Stored records
______________________________

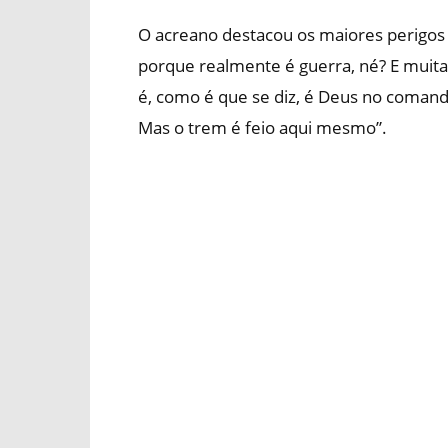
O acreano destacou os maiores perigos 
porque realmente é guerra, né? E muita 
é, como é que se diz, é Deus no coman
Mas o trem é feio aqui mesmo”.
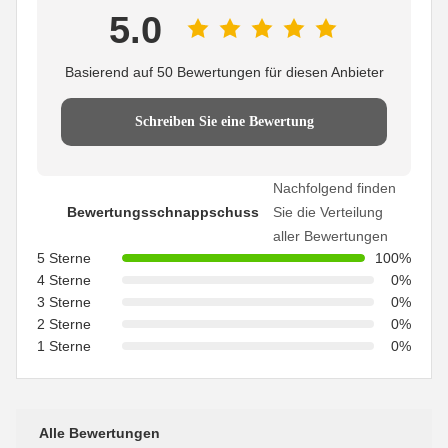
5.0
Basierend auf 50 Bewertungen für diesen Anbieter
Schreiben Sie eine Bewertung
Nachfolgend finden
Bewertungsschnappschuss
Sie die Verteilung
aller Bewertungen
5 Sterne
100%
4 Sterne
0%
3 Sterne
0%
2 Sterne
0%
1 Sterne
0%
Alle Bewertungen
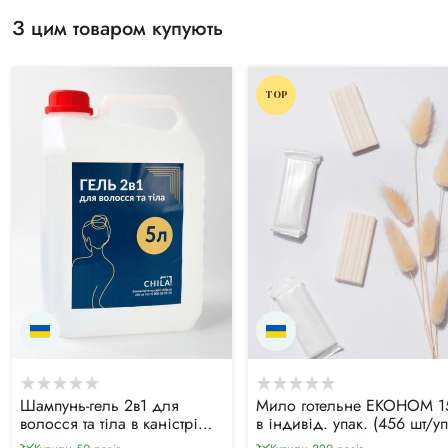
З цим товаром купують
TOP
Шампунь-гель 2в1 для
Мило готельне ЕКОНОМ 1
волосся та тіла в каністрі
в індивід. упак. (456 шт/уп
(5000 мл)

______________________________

- [Work required]: Reproduce the text of the records above verbatim, leaving out the pictures.

- [Exercise answer]:
O acreano destacou os maiores perigos 
porque realmente é guerra, né? E muita 
é, como é que se diz, é Deus no coman
Mas o trem é feio aqui mesmo”.
5.0
Basierend auf 50 Bewertungen für diesen Anbieter
Schreiben Sie eine Bewertung
Nachfolgend finden
Bewertungsschnappschuss
Sie die Verteilung
aller Bewertungen
5 Sterne
100%
4 Sterne
0%
3 Sterne
0%
2 Sterne
0%
1 Sterne
0%
Alle Bewertungen
З цим товаром купують
TOP
Шампунь-гель 2в1 для
Мило готельне ЕКОНОМ 1
волосся та тіла в каністрі
в індивід. упак. (456 шт/уп
(5000 мл)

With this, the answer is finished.